Certification: into the wild.

Guest blog by
10 December 2010

Collection and trade of wild products is increasing but concerns surround its current and future sustainability. The FairWild standard for wild collection seeks to address such issues by promoting sustainable practices and rewarding collectors with increased returns through a certification process. Standards and certification are increasingly being applied to new environments; but as discussed before on Due South, their suitability needs to be considered in light of the contexts in which they are applied. Traditionally certification has been applied to privately owned areas with enforceable property rights, but it is relatively untested in wild collection settings, which have their own unique challenges.

Could FairWild provide the sustainable answer?

Introducing FairWild

The trade in wild collected products, such as wild garlic in Bosnia or the highly prized medicinal ‘kutki’ in Nepal, is increasing as a result of greater than ever demand. This demand is driven not only by Western consumers but also the huge (and growing) domestic markets in countries like China and India.
It is feared that increased demand will have both environmentally and socially detrimental effects. For example:

  • Many products are classified vulnerable by CITES and over-collection could lead to extinction or damage to ecosystems.
  • As wild plants tend to be collected by poor or marginalised groups, increased demand can lead to exploitation of workers by other industry players or a loss of their livelihood source.

The FairWild standard has been developed to specifically address these concerns by combining fair trade principles with the International Standard for Sustainable Wild Collection of Medicinal and Aromatic Plants (ISSC-MAP). Collectors who comply can be rewarded with a minimum price and a FairWild premium, which like Fairtrade is designed to be invested in development projects. FairWild is still in its early days but is currently active in 10 countries and looks set to expand.

Whose patch is it anyway?

Typically property or extraction rights do not formally exist for a wild-collection area in developing countries, so with increased demand problems can potentially arise. Existing collectors are incentivised to collect increased volumes of wild products as they can receive greater returns. This increased demand can also incentivise new collectors to enter an area of wild resources, creating greater pressure on that resource. With collectors acting in their own self-interest, eventually the resource is depleted to the extent that no-one can benefit. The spectre of Hardin’s tragedy of the commons rears its head.

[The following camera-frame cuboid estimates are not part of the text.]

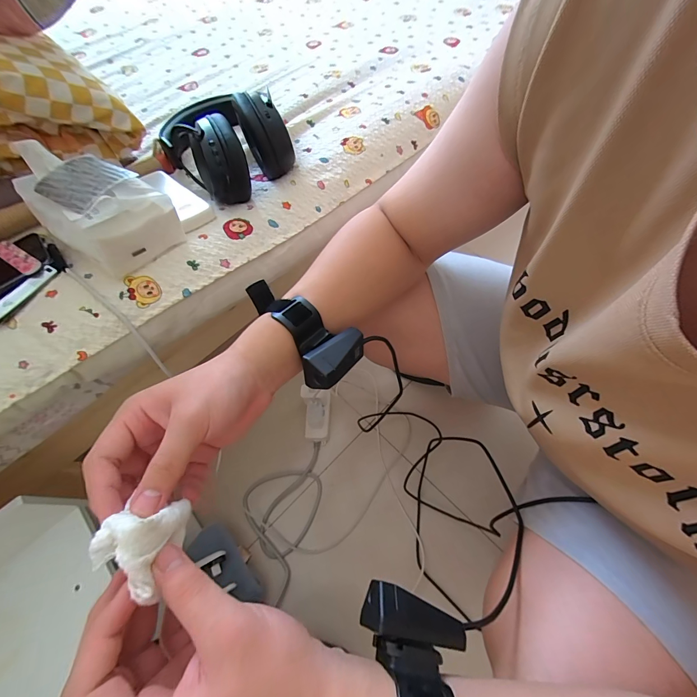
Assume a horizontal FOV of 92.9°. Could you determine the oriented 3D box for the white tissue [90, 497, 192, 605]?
[{"bbox_3d":[-0.126,0.117,0.199,0.042,0.039,0.046,0,64,3],"label":"white tissue"}]

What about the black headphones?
[{"bbox_3d":[-0.182,-0.300,0.457,0.133,0.083,0.211,-41,69,-17],"label":"black headphones"}]

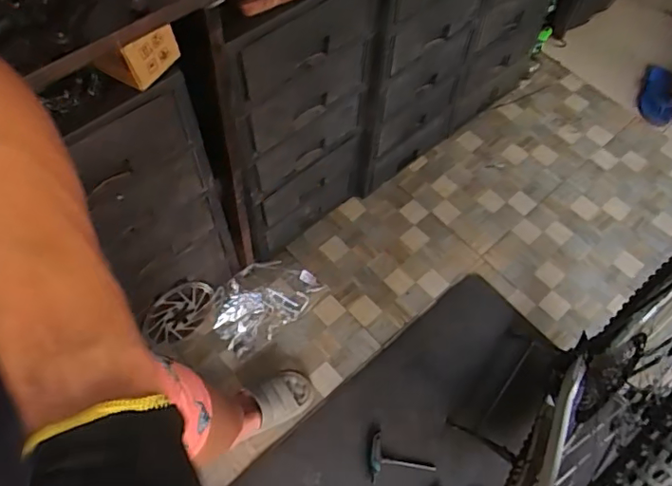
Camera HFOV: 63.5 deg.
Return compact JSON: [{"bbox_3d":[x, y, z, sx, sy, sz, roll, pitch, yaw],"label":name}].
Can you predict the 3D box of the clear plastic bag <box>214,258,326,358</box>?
[{"bbox_3d":[-0.195,0.151,1.463,0.297,0.075,0.186,-34,68,-19],"label":"clear plastic bag"}]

When thinking about collective action problems, certification, as a solution, does not immediately spring to mind. Since Hardin famously proposed the tragedy of the commons idea a lot of work has been done within new institutional economics. General conclusions on conditions necessary for solving collective action problems centre on participation, information and shaming.

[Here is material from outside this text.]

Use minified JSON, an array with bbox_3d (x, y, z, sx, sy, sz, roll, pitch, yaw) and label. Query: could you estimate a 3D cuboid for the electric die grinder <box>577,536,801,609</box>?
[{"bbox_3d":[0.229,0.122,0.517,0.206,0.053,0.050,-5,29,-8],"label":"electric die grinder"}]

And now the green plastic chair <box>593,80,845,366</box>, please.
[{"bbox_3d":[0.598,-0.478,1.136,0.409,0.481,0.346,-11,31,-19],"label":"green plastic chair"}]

Certification alone cannot necessarily promote such conditions; however the implementation of the standard could provide some opportunities, in particular by encouraging high levels of participation and consultation between both certified and non-certified collectors. How FairWild, and any scheme designed to promote sustainability of wild collection, deals with the collective action problem of ‘uncontrolled harvesting by outsiders’ will be crucial to its long-term success.

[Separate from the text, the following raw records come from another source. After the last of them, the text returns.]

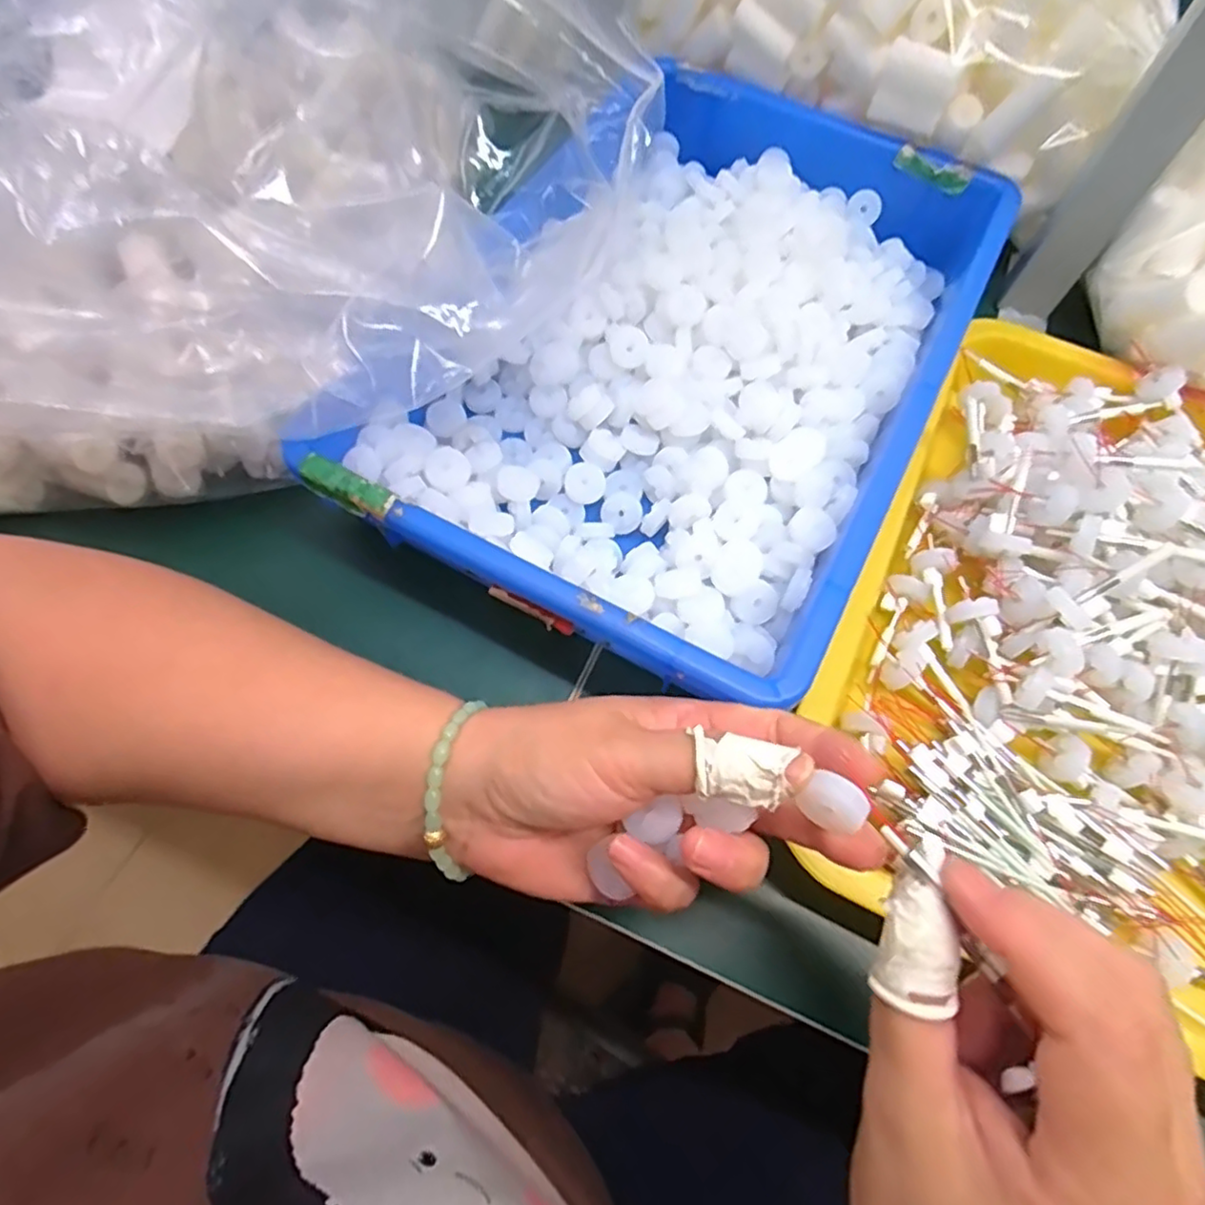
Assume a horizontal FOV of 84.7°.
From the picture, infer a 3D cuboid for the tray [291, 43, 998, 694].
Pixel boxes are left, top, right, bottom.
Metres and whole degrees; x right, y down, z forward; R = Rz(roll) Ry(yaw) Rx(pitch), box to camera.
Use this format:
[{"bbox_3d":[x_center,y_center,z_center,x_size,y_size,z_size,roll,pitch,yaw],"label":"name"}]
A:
[{"bbox_3d":[0.055,-0.136,0.355,0.221,0.054,0.359,28,67,10],"label":"tray"}]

Challenges of wild collection

Wild products themselves provide a unique challenge for certification because many are not traded on formal markets and large domestic markets in developing countries are, as yet, largely uncertified (or unresponsive to certification). Consequently, a market-based instrument such as certification may be limited in scope.

Wild products also play a significant role in many livelihood strategies as a source of cash income and for food (and medicinal) security. This should be front of mind, particularly when the ecological component is put forward as a way of shaping and strengthening formal policy. Restricting access to such resources in the name of sustainability needs to be considered in light of the negative developmental impact it may have.

The social dimension of wild resource collection adds further challenges. As many collectors are very poor there is a genuine fear of exploitation of the workforce, hence FairWild’s inclusion of fair trade principles. At the same time though, because collectors are often poor, the costs of certification need to be appropriate for them.

It should also be remembered that such costs are not only monetary. The practical costs for adhering to a standard are not insignificant. Improved record keeping, having to follow new processes and procedures, and better understanding of the sustainability of resource collection all require time, effort and skills. Ensuring that the does not exclude the poorest will be essential.

Looking forward

Establishing a sustainable market for wild collection through certification will be a challenge. FairWild must ensure that it does not exclude some collectors because of burdensome costs and at the same time be mindful of the needs of local communities in regards to access to wild resources. Secure chains of supply and a commitment by all stakeholders, particularly buyers, to incentivising more sustainable collection practices is essential.

In some cases though, certification might not be the best option. Either way the standard could help guide efforts for developing sustainable wild collection, and as a broader initiative FairWild is important. The extent to which markets and certification contribute to the achievement of sustainable development goals will be fascinating to follow.